Tutor Report from 9th September 2010


Tutor Report Form

Student name: Simon Allard
Student number: 487150
Course/Module title: Printmaking 1
Assignment number: 1 - Monoprints

Overall Comments
Simon, you’ve produced a vast amount of work for this first assignment and it’s great to see such enthusiasm and confidence shining through within the work, well done! It would be really useful in your learning log on your Internet blog to title each project as a link* so it’s easy to find your notes and thoughts on how each project has gone – your own critique of what you’ve achieved at each stage. Reflect on things that have been a success and things that you might want to work on further to make improvements, as well as discussing where your ideas have come from and where you might see them going.
* This is a really useful idea
Feedback on assignment

Project 1

Your early prints show a great variety of experimental marks and textures, some controlled and others quite spontaneous. Using brushes and dabbers to make marks is ideal, but there are many other mark-making tools* you could use to create interesting patterns and surfaces. Changing the consistency of your ink*Will definately do this can always add another dimension, whether using water or a medium – some mediums will increase transparency, some can make the ink thicker and tackier.

=-=-=-=-=

[Problems to work on]
**a.** Rewrite the tutor report from the words "Your early prints" through "thicker and tackier.", replacing "dabbers" with "sponges".
**b.** Carry the printmaking tutor report forward from its last sentence.

[Data records]
=-=-=-=-=

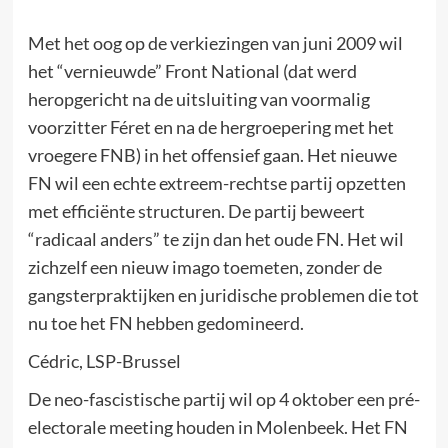
Met het oog op de verkiezingen van juni 2009 wil
het “vernieuwde” Front National (dat werd
heropgericht na de uitsluiting van voormalig
voorzitter Féret en na de hergroepering met het
vroegere FNB) in het offensief gaan. Het nieuwe
FN wil een echte extreem-rechtse partij opzetten
met efficiënte structuren. De partij beweert
“radicaal anders” te zijn dan het oude FN. Het wil
zichzelf een nieuw imago toemeten, zonder de
gangsterpraktijken en juridische problemen die tot
nu toe het FN hebben gedomineerd.
Cédric, LSP-Brussel
De neo-fascistische partij wil op 4 oktober een pré-
electorale meeting houden in Molenbeek. Het FN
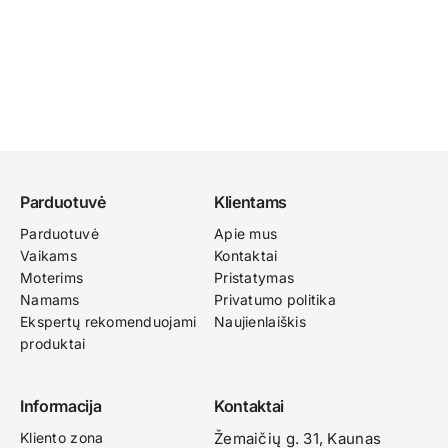
Parduotuvė
Klientams
Parduotuvė
Apie mus
Vaikams
Kontaktai
Moterims
Pristatymas
Namams
Privatumo politika
Ekspertų rekomenduojami
Naujienlaiškis
produktai
Informacija
Kontaktai
Kliento zona
Žemaičių g. 31, Kaunas​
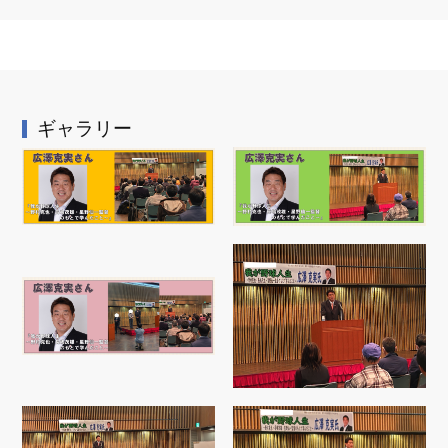
ギャラリー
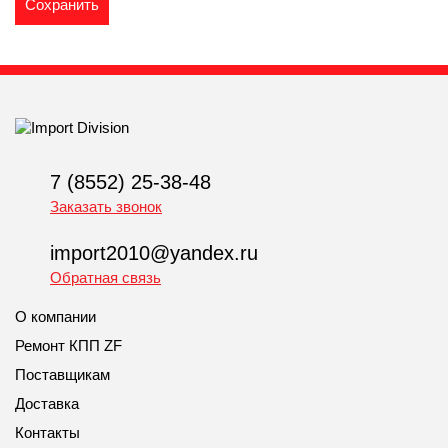
7 (8552) 25-38-48
Заказать звонок
import2010@yandex.ru
Обратная связь
О компании
Ремонт КПП ZF
Поставщикам
Доставка
Контакты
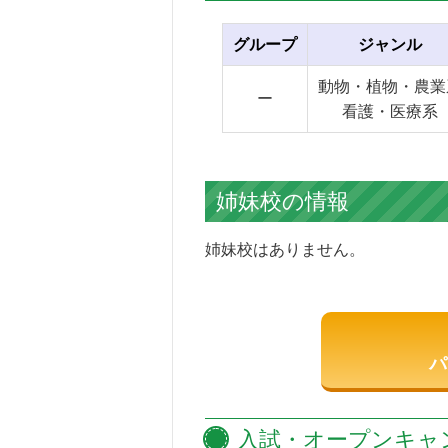
グループ
ジャンル
動物・植物・農業
ー
看護・医療系
姉妹校の情報
姉妹校はありません。
パ
入試・オープンキャ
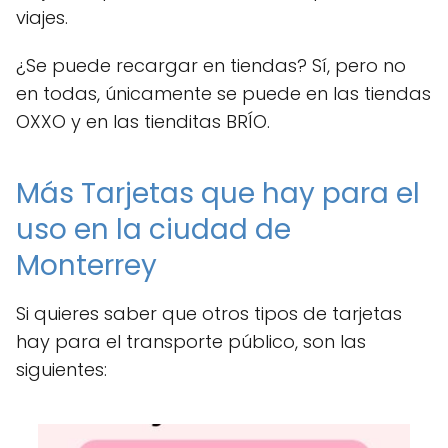
viajes.
¿Se puede recargar en tiendas? Sí, pero no
en todas, únicamente se puede en las tiendas
OXXO y en las tienditas BRÍO.
Más Tarjetas que hay para el
uso en la ciudad de
Monterrey
Si quieres saber que otros tipos de tarjetas
hay para el transporte público, son las
siguientes:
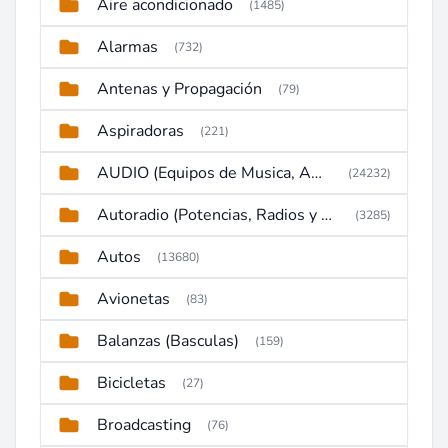
Aire acondicionado
(1485)
Alarmas
(732)
Antenas y Propagación
(79)
Aspiradoras
(221)
AUDIO (Equipos de Musica, Amplificadores, Reproductores, Etc)
(24232)
Autoradio (Potencias, Radios y DVD)
(3285)
Autos
(13680)
Avionetas
(83)
Balanzas (Basculas)
(159)
Bicicletas
(27)
Broadcasting
(76)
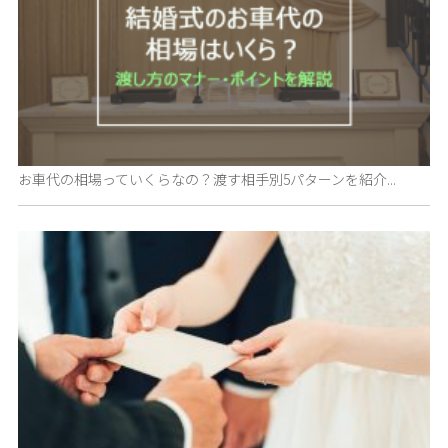
お車代の相場っていくらなの？渡す相手別5パターンを紹介...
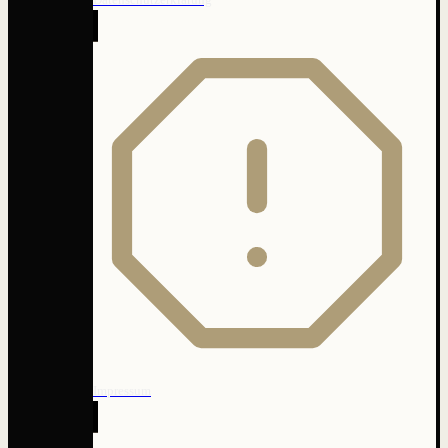
Impressum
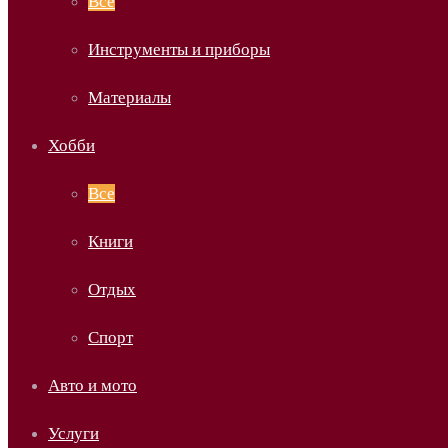
Все
Инструменты и приборы
Материалы
Хобби
Все
Книги
Отдых
Спорт
Авто и мото
Услуги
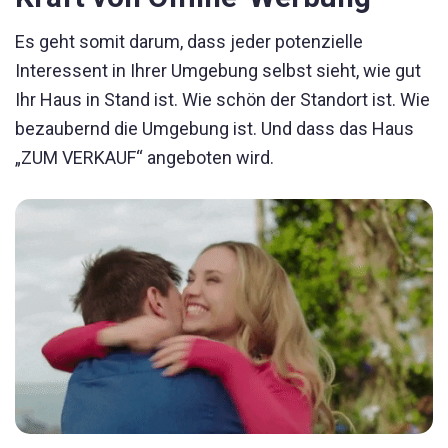
Es geht somit darum, dass jeder potenzielle
Interessent in Ihrer Umgebung selbst sieht, wie gut
Ihr Haus in Stand ist. Wie schön der Standort ist. Wie
bezaubernd die Umgebung ist. Und dass das Haus
„ZUM VERKAUF“ angeboten wird.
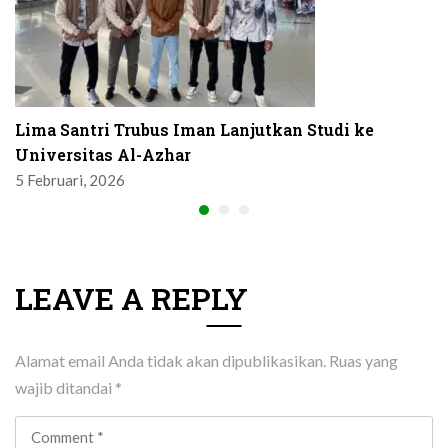
Lima Santri Trubus Iman Lanjutkan Studi ke
Universitas Al-Azhar
5 Februari, 2026
LEAVE A REPLY
Alamat email Anda tidak akan dipublikasikan.
Ruas yang
wajib ditandai
*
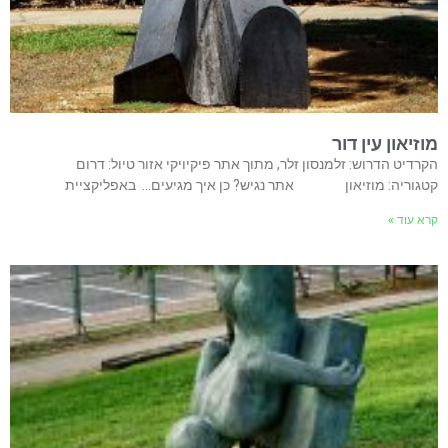
מוזיאון עין דור
הקרדיט הדרוש: זלמנסון זלר, מתוך אתר פיקיויקי אזור טיול: דרום
קטגוריה: מוזיאון אתר נגיש? כן איך מגיעים… באפליקציית
קרא עוד »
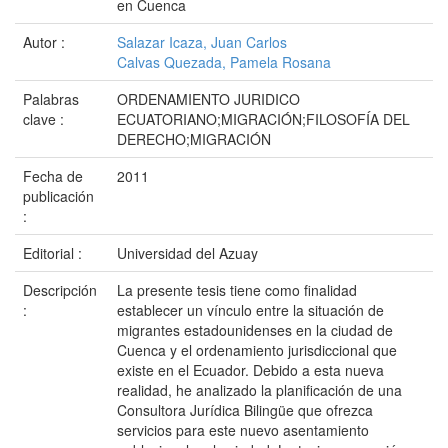
en Cuenca
Autor :
Salazar Icaza, Juan Carlos
Calvas Quezada, Pamela Rosana
Palabras
ORDENAMIENTO JURIDICO
clave :
ECUATORIANO;MIGRACIÓN;FILOSOFÍA DEL
DERECHO;MIGRACIÓN
Fecha de
2011
publicación
:
Editorial :
Universidad del Azuay
Descripción
La presente tesis tiene como finalidad
:
establecer un vínculo entre la situación de
migrantes estadounidenses en la ciudad de
Cuenca y el ordenamiento jurisdiccional que
existe en el Ecuador. Debido a esta nueva
realidad, he analizado la planificación de una
Consultora Jurídica Bilingüe que ofrezca
servicios para este nuevo asentamiento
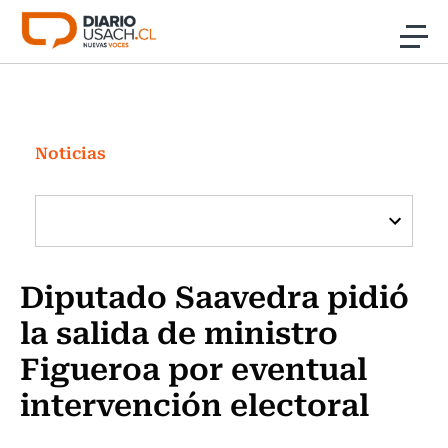
Click acá para ir directamente al contenido
Noticias
Investigación
Noticias
Cultura
Programas Radio y TV Usach
Diputado Saavedra pidió
la salida de ministro
Figueroa por eventual
intervención electoral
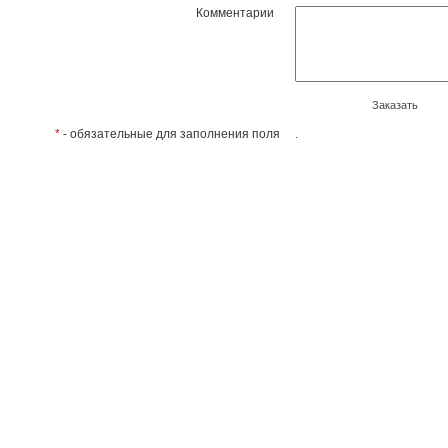
Комментарии
Заказать
*
- обязательные для заполнения поля
.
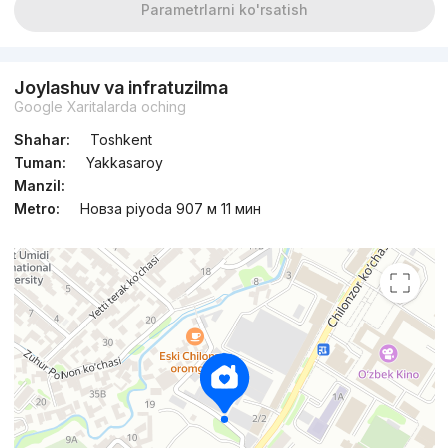
Parametrlarni ko'rsatish
Joylashuv va infratuzilma
Google Xaritalarda oching
Shahar:
Toshkent
Tuman:
Yakkasaroy
Manzil:
Metro:
Новза piyoda 907 м 11 мин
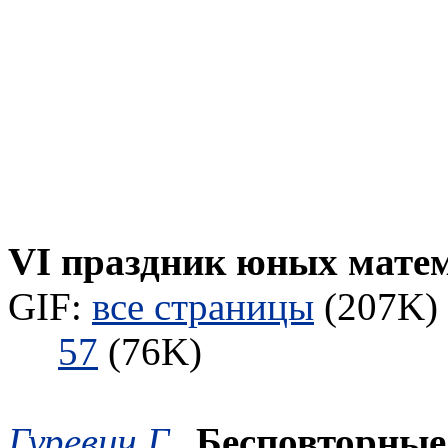
VI праздник юных мате
GIF:
все страницы
(207K) 
57
(76K)
Гуревич Г.
,
Бесповторные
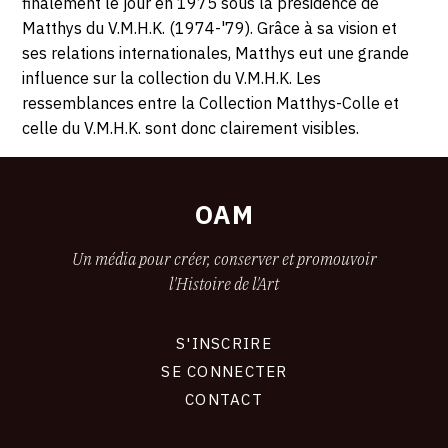
finalement le jour en 1975 sous la présidence de
Matthys du V.M.H.K. (1974-'79). Grâce à sa vision et
ses relations internationales, Matthys eut une grande
influence sur la collection du V.M.H.K. Les
ressemblances entre la Collection Matthys-Colle et
celle du V.M.H.K. sont donc clairement visibles.
OAM
Un média pour créer, conserver et promouvoir
l'Histoire de l'Art
S'INSCRIRE
CONNEXION
SE CONNECTER
CONTACT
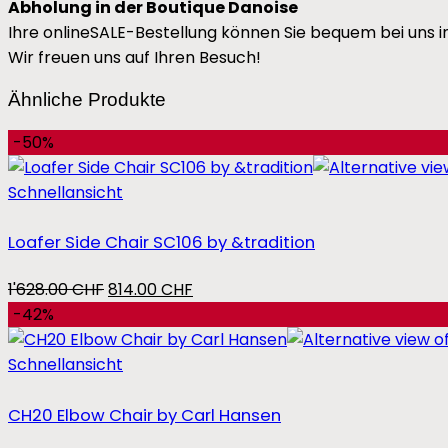
Abholung in der Boutique Danoise
Ihre onlineSALE-Bestellung können Sie bequem bei uns in
Wir freuen uns auf Ihren Besuch!
Ähnliche Produkte
-50%
Schnellansicht
Loafer Side Chair SC106 by &tradition
Ursprünglicher
Aktueller
1'628.00
CHF
814.00
CHF
Preis
Preis
-42%
war:
ist:
1'628.00 CHF
814.00 CHF.
Schnellansicht
CH20 Elbow Chair by Carl Hansen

=-=-=-=-=

[Task results]
**a.**
Your early prints show a great variety of experimental marks and textures, some controlled and others quite spontaneous. Using brushes and sponges to make marks is ideal, but there are many other mark-making tools* you could use to create interesting patterns and surfaces. Changing the consistency of your ink*Will definately do this can always add another dimension, whether using water or a medium – some mediums will increase transparency, some can make the ink thicker and tackier.

**b.**
Your preparation for you still life studies is full of good observational drawings and photos. You have used pastel, pen and watercolour– using different mediums encourages you to see what can happen to a composition and the subject depending on how you use your materials; excellent practice that can feed into the working process of making prints, especially monotypes. There are some beautiful studies f your still life; I’m assuming the inks you have used are waterbased; they seem to have that quality, and have worked well with the brush techniques you have used. There could be little more contrast between light and dark in the tones and opacity of the ink you have applied. I think a mixture of thin and thick brush strokes could help differentiate certain areas of the composition too. The thick paper has worked well, absorbing you ink well and leaving good clean edges. It’s interesting to see some subtle differences in the overall finish when you print on the off-white paper, which is a little smoother in it’s finish. It’s well worth pursuing the use of a variety of papers*Action, research and buy variety of papers. Great Art mail order has a great selection at an affordable price. The studies of the bowl on it’s own are good practice; you have begun to think about shadows and trying to use light and dark areas to create a sense of 3rd dimension. The 4th and final study reveals far more contrast and a good sense of space and depth of field is taking shape due to your use of colour. A change in the direction of your marks and brush strokes will continue to help with this, and even a stark difference in surface detail, like running a fork through the ink *will do this to create the background in the yellow, or adding some pattern to the table that the objects are sat on.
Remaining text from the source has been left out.